Originally published in VSA Vermont’s monthly newsletter.
VSA Vermont, in partnership with the Flynn Center for the Performing Arts, periodically offers Sensory-Friendly Drumming workshops to the public, free of charge. (The next one is Sunday, March 10). We recently spoke with two parents who shared the value of the sensory drumming workshop for their families, and how VSA Vermont, the workshop, and the teacher all helped create a welcoming, inclusive environment.
Tammy Carroll is a mom to 3 kids: Isabella (Izzy), 6, Addison, 8, and Savannah, 16, and lives in Essex. All three of her children have disabilities. Her family has attended several sensory-friendly drumming workshops through VSA Vermont in the past, and she brought two of her children to the January event.
The reasons why Tammy keeps coming back are many, but the fact that every aspect of the program is accessible is one of the biggest draws. There are places in the space where children can go if they feel overwhelmed by the noise, lights, or other people in the room, while still being able to engage with the activity. Tammy says, “There was a soft curtain they could go behind for some quiet, or have a snack to take a break. Participants could come and go as they chose, and it was acceptable for them to take a pass if they needed to.”
Courtney Boutin is a mom to Isabella (Bella), age 9, and lives in Essex Junction. Like Tammy and her family, Courtney and Bella have attended sensory-friendly drumming workshops in the past. Courtney echoed Tammy’s sentiments about the best thing about this kind of sensory-friendly experience for their children. “Everyone is accepted and valued, and the kids are all able to participate regardless of ability. She is able to explore the drums and other materials freely, but receives more guided instruction, too, so she is gaining knowledge.”
Bella loves the connection to the Flynn Theater. She loves going to see shows at the theater, and felt like the connection made it all the more special. Courtney said that there was a magical moment when Bella led the group with a rhythm for a little while. “You could see how proud she was at the fact that she was ‘in charge’ and everyone was keeping time with her. She got to be the leader!”
One of the benefits of this program is the expertise and understanding of the teacher, Rebecca Mack. Rebecca has been a teaching artist with VSA Vermont for 4 years, and brings her love of music and skill in inclusive instruction to the studios. She gives a lot of quiet, reflective time in addition to instruction, and she leads in the class in such a way that she “meets the kids (and parents and guardians) where they are. The children are encouraged to participate, but not put on the spot in a way that makes anyone feel uncomfortable,” says Courtney.
Rebecca leads the class in a way that is flexible and relaxed. There’s no concern if the kids are making too much noise, and touching all of the drums is not forbidden, it’s welcomed! For her part, Rebecca says, “I was really excited to see students and families making community connections in the space.” These connections are vital to the families who participate.
Tammy shared a particularly special moment for she and Addison: “Before the first sensory-friendly drumming workshop we attended, [Addison] had been very sick, and she didn’t want to leave the house. We were invited to wheel her up under the drum that was completely accessible. When she was able to play it, she smiled for the first time in days. That experience made such a big difference!”

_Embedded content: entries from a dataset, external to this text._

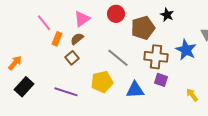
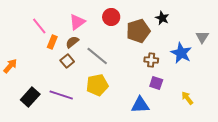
brown cross: (156, 57) -> (151, 60), size x0.6
gray line: (118, 58) -> (97, 56), moved
black rectangle: (24, 87) -> (30, 97), moved
blue triangle: (135, 90) -> (140, 105), moved

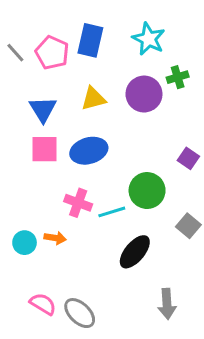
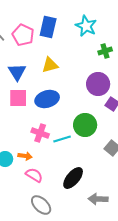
purple circle: (144, 94) -> (98, 84), moved
black ellipse: (135, 252) -> (73, 178), moved
pink semicircle: (43, 304) -> (34, 175), moved
gray arrow: (167, 304) -> (98, 199), turned 96

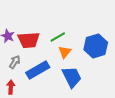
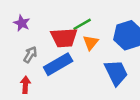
red trapezoid: (29, 40) -> (64, 38), moved
blue trapezoid: (72, 77) -> (116, 73), moved

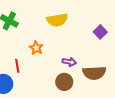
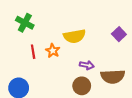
yellow semicircle: (57, 20) -> (74, 36), moved
red line: (17, 66) -> (33, 52), moved

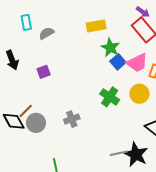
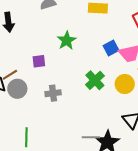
green star: (110, 48) -> (67, 40), moved
purple square: (44, 72) -> (39, 61), moved

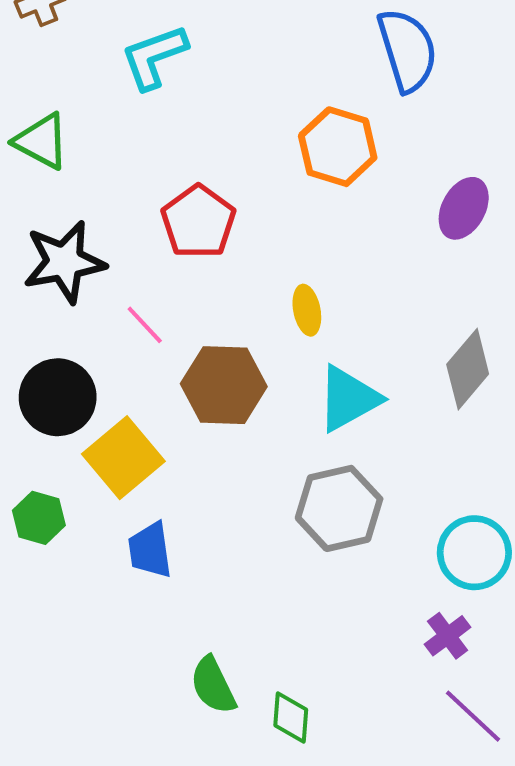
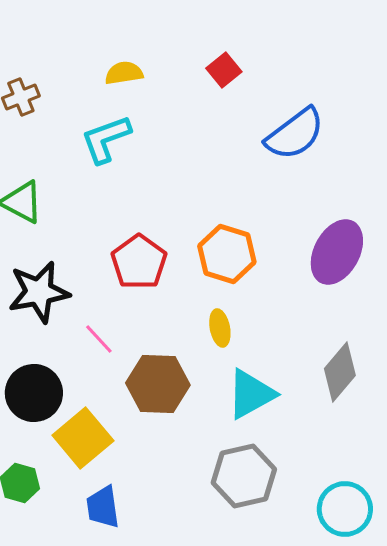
blue semicircle: (407, 50) -> (295, 134), turned 70
orange hexagon: (338, 147) -> (227, 254), moved
purple ellipse: (464, 208) -> (337, 252), size x1.4

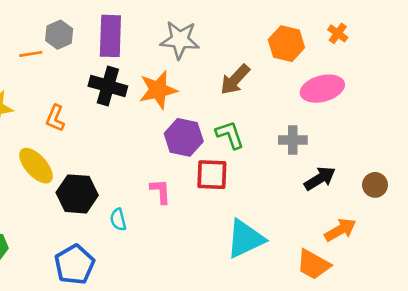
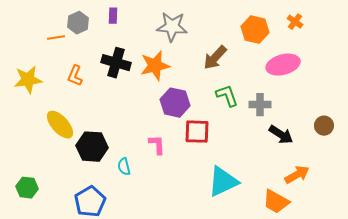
purple rectangle: (110, 36) -> (113, 16), moved, size x0.5
orange L-shape: (55, 118) -> (75, 76), moved
green L-shape: (230, 135) -> (227, 96), moved
black arrow: (320, 178) -> (281, 135), turned 65
brown circle: (375, 185) -> (324, 126), moved

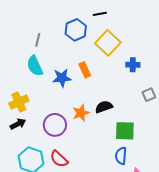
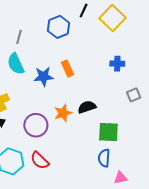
black line: (100, 14) -> (84, 11), turned -56
yellow square: (108, 43) -> (113, 18), moved

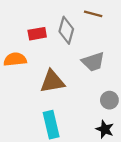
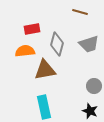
gray diamond: (66, 30) -> (57, 44), moved
orange semicircle: (15, 59) -> (25, 51), moved
gray trapezoid: (93, 62) -> (89, 44), moved

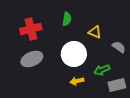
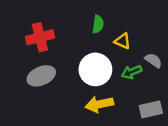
green semicircle: (67, 19) -> (98, 24), moved
green arrow: (102, 70) -> (132, 72), moved
yellow arrow: (77, 81) -> (99, 104), size x1.5

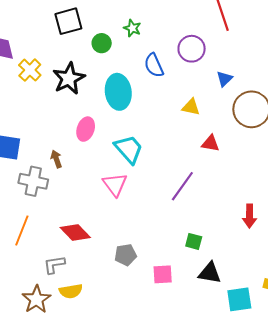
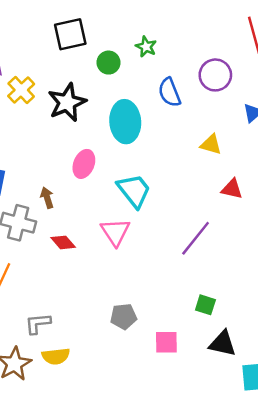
red diamond: (75, 232) -> (63, 242), moved, size x0.7

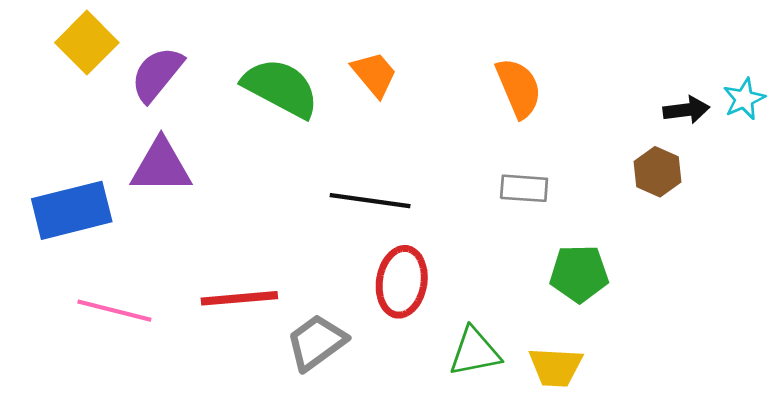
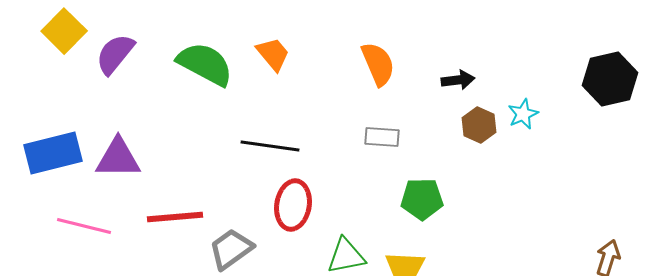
cyan star: (744, 99) -> (523, 114), moved
black arrow: (686, 110) -> (458, 80), moved
purple triangle: (161, 166) -> (118, 158), moved

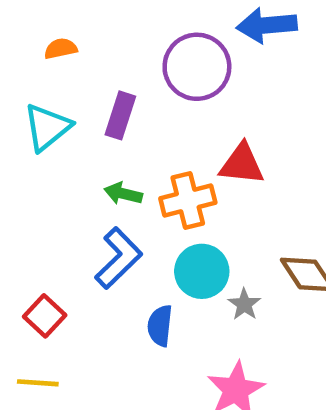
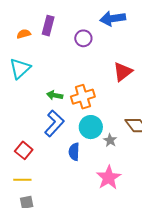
purple circle: (197, 67) -> (83, 38), size x0.6
purple rectangle: (120, 115) -> (48, 26), moved
red triangle: (242, 164) -> (123, 72), moved, turned -40

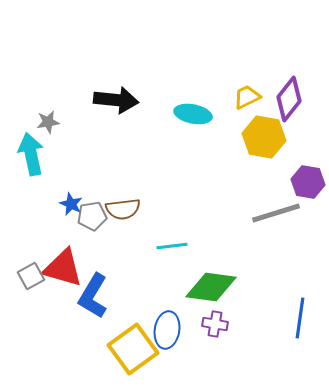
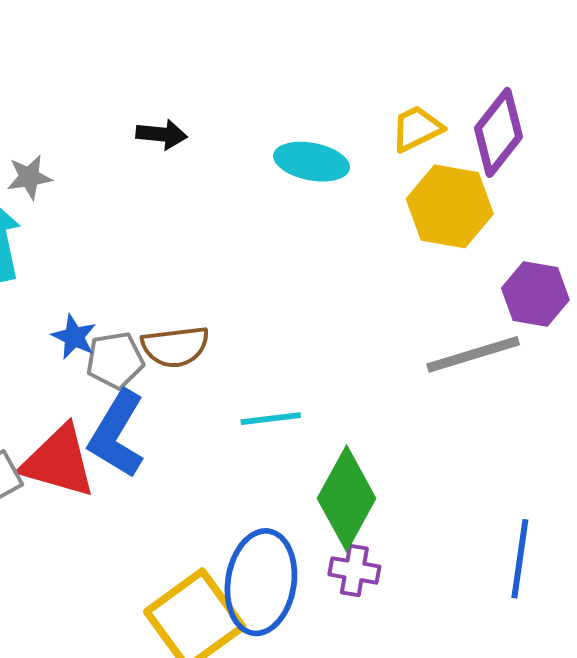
black arrow: (116, 100) -> (162, 134), size x0.6
green diamond: (211, 287) -> (347, 498), turned -69
blue L-shape: (93, 296) -> (117, 434), moved
blue ellipse: (167, 330) -> (261, 582), size x1.4

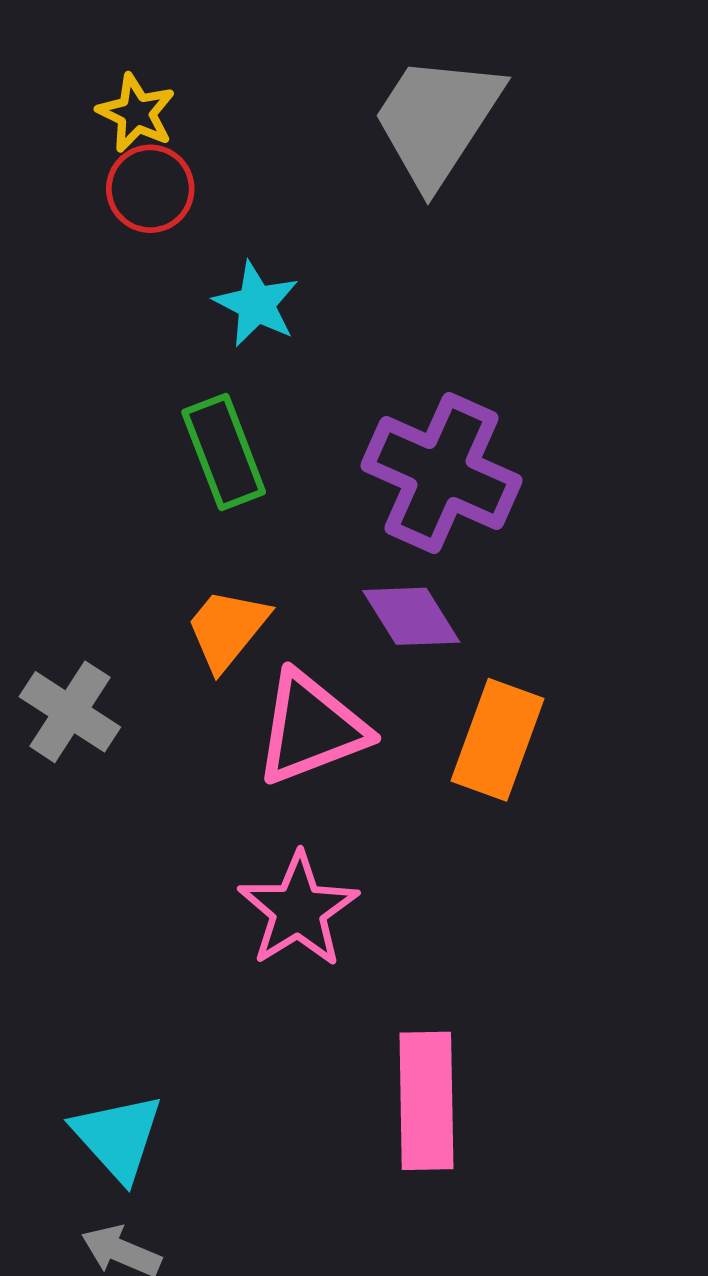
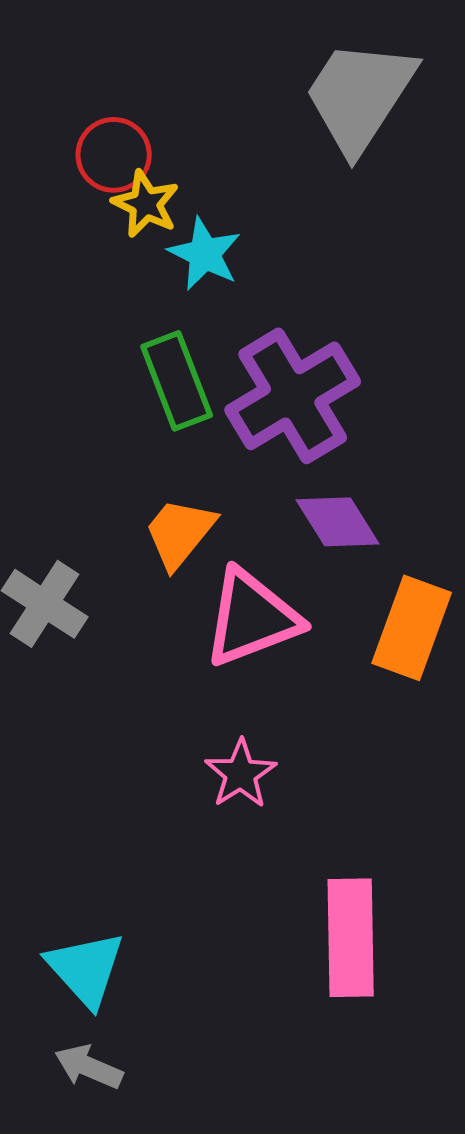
yellow star: (136, 113) -> (146, 204), moved
purple cross: (442, 473) -> (293, 396), moved, turned 35
pink star: (298, 910) -> (241, 774), size x0.7

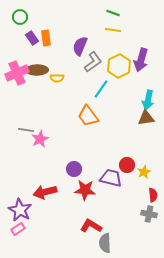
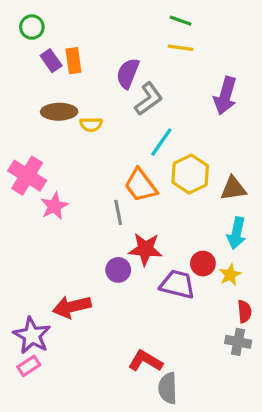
yellow hexagon: (119, 66) -> (190, 174), moved
pink cross: (17, 73) -> (27, 176), moved, turned -35
cyan arrow: (148, 100) -> (236, 233), moved
gray line: (26, 130) -> (118, 212), moved, turned 70
pink star: (40, 139) -> (54, 206), moved
red star: (85, 190) -> (145, 249), moved

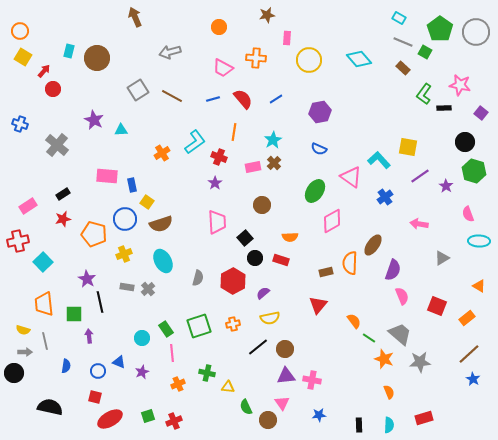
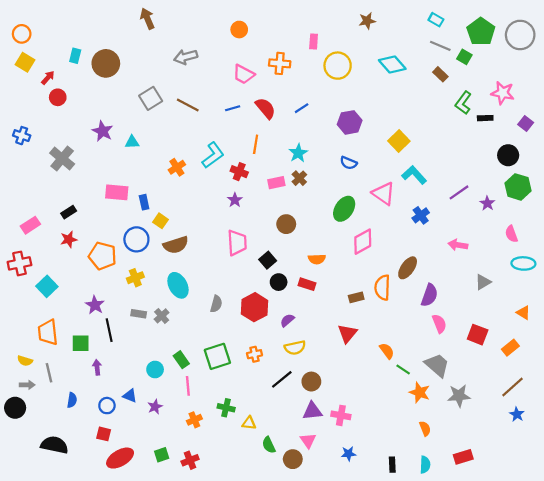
brown star: (267, 15) -> (367, 21), moved
yellow square: (408, 147) -> (399, 141), moved, turned 36

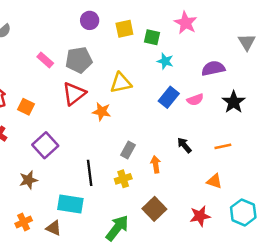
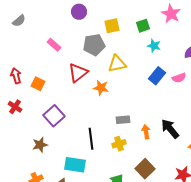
purple circle: (90, 20) -> (79, 12), moved
yellow square: (124, 29) -> (112, 26), moved
green square: (152, 37) -> (143, 26), turned -32
gray pentagon: (79, 60) -> (94, 45), moved
black arrow: (184, 145) -> (170, 129), moved, size x1.5
gray rectangle: (128, 150) -> (123, 120), turned 56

Tammy spoke openly and honestly about the challenge and frustration that can come with being a parent of a child or children with disabilities. Simply, that all families should be able to get out and about together in the community without having to feel on display all the time.
“There are not many places to take our families that are safe. People are not [always] tolerant of kids with differences,” she says. She’s grateful “to have a place to go, like the sensory-friendly drumming workshop, and just enjoy yourselves and know that not everyone around you is [distracted by] you.”
“The best thing is the accessibility; broadly, that we can do it, and we are welcome to be there.”